● **Instructions for the task**: The answer must be a single number: how many lines in this listing hold the word "Ваше".

+++ Data for review

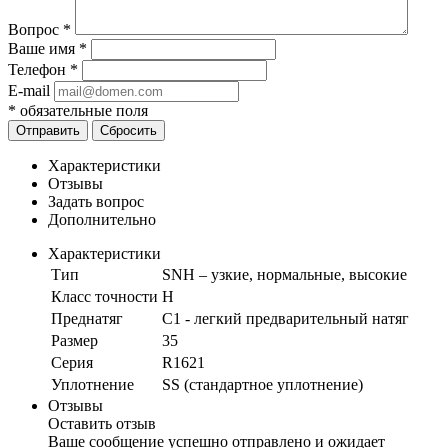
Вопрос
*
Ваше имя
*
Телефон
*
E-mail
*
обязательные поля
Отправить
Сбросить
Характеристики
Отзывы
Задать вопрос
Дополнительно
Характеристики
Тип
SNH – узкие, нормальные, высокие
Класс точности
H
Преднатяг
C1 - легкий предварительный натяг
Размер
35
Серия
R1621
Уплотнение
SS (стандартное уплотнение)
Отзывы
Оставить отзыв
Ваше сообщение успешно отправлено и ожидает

++++++
+++ Data for review

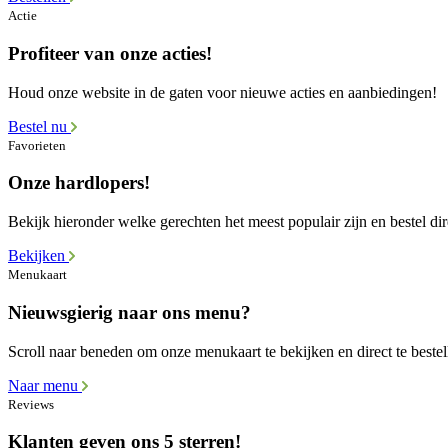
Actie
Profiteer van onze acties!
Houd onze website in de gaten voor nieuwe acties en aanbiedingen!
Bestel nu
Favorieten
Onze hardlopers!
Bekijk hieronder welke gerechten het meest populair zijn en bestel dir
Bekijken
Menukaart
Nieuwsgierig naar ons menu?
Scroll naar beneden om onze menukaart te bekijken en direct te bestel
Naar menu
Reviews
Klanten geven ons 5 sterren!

++++++

● **Answer for this exercise**: 2